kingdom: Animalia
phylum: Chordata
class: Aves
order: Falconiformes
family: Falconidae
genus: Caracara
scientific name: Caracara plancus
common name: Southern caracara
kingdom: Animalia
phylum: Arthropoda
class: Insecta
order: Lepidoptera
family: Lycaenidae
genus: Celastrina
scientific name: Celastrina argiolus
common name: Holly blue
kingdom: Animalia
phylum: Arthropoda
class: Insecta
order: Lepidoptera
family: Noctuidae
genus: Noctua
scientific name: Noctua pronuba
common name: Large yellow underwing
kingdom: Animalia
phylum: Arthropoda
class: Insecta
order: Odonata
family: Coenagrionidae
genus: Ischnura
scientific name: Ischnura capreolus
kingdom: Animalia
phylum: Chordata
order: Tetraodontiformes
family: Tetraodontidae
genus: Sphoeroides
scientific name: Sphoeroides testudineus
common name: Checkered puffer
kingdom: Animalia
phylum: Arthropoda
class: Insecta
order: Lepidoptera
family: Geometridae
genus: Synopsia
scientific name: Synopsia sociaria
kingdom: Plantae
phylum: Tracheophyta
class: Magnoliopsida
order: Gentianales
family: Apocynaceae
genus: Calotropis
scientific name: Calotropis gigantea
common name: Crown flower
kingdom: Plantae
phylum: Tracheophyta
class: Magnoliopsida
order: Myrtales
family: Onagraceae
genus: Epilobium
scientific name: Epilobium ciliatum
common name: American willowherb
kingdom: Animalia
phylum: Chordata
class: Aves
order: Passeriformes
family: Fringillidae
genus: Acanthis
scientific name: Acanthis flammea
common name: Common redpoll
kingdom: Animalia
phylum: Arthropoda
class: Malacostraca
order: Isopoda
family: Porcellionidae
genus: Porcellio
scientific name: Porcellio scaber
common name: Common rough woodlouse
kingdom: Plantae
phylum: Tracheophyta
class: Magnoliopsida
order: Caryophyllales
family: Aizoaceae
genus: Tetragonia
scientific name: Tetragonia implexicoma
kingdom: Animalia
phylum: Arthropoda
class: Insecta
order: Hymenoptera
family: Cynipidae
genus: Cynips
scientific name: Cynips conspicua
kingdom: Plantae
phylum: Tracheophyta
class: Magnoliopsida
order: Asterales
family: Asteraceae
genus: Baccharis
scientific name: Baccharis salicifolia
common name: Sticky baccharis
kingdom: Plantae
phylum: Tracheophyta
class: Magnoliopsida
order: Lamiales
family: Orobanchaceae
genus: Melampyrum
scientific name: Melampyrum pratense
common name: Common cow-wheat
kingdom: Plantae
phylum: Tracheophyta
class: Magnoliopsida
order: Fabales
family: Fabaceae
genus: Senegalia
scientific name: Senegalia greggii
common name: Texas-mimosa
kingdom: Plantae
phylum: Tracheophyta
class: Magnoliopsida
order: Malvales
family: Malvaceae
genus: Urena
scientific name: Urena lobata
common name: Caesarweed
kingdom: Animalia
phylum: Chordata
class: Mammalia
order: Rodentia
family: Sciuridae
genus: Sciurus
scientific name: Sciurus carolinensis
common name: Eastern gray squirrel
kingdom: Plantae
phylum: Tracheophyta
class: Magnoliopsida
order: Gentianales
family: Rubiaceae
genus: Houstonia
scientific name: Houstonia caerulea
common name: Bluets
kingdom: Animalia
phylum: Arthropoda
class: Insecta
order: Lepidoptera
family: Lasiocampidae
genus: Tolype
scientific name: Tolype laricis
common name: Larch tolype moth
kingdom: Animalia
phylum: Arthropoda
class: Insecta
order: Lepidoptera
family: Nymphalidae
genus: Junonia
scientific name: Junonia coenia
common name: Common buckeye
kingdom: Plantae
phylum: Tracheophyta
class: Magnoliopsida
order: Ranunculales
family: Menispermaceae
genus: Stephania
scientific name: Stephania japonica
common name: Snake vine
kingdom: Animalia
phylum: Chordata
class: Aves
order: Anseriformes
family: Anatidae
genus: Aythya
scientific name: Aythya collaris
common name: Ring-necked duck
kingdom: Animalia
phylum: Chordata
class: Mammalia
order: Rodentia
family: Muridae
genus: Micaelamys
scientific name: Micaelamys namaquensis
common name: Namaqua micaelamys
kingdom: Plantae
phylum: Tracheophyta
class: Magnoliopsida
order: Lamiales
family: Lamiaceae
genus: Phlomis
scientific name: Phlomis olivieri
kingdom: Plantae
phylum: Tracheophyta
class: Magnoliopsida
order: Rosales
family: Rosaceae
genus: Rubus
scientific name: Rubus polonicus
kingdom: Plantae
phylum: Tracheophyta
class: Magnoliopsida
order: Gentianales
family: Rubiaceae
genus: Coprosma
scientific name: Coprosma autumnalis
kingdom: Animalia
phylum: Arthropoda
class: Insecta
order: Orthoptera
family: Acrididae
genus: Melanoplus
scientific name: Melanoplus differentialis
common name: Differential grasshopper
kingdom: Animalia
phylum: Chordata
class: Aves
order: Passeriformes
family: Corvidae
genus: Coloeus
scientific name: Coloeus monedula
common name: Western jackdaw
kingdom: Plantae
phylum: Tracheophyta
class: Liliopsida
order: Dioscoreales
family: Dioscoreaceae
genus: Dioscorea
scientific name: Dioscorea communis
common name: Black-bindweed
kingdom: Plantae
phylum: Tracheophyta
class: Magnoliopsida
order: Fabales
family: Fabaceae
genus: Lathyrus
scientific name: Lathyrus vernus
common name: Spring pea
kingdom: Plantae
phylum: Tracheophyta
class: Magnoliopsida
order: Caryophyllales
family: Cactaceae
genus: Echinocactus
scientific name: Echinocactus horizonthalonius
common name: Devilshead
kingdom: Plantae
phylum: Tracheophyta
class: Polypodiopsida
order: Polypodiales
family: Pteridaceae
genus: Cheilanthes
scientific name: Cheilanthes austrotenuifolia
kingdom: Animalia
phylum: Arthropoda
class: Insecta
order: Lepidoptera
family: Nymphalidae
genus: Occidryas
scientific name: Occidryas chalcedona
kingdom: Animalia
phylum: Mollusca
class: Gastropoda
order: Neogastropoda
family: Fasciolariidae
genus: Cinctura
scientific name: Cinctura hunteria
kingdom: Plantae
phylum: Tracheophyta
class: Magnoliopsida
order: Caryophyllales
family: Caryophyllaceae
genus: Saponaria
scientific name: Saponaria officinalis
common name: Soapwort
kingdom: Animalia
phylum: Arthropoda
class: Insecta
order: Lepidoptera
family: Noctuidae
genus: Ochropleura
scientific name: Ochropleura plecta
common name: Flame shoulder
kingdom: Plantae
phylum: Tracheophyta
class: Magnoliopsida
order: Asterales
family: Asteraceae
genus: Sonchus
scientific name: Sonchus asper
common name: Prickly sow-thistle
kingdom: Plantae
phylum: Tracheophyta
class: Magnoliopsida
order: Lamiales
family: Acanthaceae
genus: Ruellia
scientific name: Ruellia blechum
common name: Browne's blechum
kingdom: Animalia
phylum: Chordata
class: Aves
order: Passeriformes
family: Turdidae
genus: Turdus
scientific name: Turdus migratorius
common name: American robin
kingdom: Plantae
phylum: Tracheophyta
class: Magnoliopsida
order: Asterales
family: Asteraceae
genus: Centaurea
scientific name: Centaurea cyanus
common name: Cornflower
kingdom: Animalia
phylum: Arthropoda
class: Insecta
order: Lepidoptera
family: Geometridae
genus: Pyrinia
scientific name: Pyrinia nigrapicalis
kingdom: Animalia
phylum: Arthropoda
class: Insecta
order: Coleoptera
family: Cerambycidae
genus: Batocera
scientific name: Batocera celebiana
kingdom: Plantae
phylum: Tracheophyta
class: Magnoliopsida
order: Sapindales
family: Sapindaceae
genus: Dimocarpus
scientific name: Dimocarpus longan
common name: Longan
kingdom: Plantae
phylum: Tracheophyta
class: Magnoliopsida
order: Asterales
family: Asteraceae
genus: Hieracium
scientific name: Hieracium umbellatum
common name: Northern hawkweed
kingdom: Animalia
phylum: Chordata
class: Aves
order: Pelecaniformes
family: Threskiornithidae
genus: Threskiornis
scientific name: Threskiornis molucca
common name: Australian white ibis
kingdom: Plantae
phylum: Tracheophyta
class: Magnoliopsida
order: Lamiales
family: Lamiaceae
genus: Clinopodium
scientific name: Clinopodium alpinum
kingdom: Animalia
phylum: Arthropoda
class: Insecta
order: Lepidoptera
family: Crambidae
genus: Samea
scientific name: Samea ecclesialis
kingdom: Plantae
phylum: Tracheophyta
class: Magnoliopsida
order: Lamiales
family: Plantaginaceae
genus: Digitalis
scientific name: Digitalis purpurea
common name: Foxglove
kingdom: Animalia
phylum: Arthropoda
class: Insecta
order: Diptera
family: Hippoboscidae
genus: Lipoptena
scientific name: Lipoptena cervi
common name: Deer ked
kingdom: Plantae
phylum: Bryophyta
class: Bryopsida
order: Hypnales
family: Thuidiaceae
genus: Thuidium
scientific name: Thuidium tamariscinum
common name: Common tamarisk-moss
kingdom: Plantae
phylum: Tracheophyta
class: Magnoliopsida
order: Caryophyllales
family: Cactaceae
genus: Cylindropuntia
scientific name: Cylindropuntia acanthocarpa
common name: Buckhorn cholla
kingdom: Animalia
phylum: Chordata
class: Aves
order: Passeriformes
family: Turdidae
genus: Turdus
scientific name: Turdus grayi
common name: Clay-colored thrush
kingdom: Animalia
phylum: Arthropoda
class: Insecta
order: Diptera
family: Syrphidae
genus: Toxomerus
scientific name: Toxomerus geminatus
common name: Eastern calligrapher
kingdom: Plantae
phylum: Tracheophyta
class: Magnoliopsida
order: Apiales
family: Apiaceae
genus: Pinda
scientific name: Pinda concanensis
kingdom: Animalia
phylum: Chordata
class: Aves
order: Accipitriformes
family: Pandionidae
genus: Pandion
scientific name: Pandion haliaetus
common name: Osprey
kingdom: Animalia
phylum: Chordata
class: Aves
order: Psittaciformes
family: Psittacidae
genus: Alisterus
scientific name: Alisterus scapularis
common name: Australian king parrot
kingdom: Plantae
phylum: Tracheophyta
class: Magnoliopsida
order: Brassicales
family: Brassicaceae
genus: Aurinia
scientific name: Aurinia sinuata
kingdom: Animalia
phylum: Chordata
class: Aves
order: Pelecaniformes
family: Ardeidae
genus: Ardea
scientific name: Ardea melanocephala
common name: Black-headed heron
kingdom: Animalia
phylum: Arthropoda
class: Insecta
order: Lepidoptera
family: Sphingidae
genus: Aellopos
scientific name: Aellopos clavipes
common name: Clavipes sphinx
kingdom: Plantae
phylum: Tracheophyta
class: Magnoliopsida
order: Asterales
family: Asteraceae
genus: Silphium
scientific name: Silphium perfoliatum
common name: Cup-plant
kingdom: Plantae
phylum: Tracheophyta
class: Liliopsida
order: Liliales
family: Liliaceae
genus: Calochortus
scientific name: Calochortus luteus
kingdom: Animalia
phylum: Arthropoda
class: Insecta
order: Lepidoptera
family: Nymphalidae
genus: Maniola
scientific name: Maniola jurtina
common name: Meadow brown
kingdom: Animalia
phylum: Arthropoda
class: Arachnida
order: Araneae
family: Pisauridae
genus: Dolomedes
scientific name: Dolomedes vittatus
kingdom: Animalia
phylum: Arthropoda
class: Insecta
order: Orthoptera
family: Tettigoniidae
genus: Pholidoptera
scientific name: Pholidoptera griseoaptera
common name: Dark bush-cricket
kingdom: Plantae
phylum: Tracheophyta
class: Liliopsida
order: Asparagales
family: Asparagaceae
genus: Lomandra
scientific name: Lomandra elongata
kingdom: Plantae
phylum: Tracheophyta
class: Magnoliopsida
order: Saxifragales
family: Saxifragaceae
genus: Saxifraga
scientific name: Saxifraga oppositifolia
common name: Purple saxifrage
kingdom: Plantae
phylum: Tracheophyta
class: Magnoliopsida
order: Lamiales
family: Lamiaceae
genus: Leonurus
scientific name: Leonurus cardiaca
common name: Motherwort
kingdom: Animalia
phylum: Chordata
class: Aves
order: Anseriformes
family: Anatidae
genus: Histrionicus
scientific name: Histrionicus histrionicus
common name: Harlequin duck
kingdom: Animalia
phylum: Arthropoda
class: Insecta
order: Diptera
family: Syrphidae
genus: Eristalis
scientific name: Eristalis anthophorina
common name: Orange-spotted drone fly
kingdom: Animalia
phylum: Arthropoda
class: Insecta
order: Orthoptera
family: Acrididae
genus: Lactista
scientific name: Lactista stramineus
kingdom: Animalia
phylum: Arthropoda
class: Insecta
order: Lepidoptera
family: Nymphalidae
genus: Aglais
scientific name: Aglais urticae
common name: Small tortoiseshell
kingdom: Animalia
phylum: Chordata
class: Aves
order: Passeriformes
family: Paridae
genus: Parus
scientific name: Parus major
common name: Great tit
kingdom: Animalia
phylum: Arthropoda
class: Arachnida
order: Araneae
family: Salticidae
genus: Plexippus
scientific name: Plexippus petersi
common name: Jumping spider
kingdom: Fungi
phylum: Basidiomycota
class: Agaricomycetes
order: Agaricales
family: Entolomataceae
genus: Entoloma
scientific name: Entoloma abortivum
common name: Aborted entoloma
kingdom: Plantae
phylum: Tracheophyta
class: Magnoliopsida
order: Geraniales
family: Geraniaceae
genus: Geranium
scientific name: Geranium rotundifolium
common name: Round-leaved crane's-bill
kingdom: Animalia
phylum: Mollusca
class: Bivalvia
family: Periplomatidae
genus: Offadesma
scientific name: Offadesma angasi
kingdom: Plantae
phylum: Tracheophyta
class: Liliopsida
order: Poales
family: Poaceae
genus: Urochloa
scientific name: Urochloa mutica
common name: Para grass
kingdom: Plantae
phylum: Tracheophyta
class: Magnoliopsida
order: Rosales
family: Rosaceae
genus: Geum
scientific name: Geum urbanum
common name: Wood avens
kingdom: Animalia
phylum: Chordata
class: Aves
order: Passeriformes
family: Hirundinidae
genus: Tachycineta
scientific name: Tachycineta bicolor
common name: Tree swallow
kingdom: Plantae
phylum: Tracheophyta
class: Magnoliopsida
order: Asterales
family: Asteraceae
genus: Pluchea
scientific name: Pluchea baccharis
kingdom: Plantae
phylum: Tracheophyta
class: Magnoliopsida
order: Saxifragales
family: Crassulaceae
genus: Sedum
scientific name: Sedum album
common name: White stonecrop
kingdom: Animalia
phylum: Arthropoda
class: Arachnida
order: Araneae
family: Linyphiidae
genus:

+++++

Copy the lines above exactly, everything from the first line down to and including the line that contains "scientific name: Noctua pronuba".

* [Completed exercise]
kingdom: Animalia
phylum: Chordata
class: Aves
order: Falconiformes
family: Falconidae
genus: Caracara
scientific name: Caracara plancus
common name: Southern caracara
kingdom: Animalia
phylum: Arthropoda
class: Insecta
order: Lepidoptera
family: Lycaenidae
genus: Celastrina
scientific name: Celastrina argiolus
common name: Holly blue
kingdom: Animalia
phylum: Arthropoda
class: Insecta
order: Lepidoptera
family: Noctuidae
genus: Noctua
scientific name: Noctua pronuba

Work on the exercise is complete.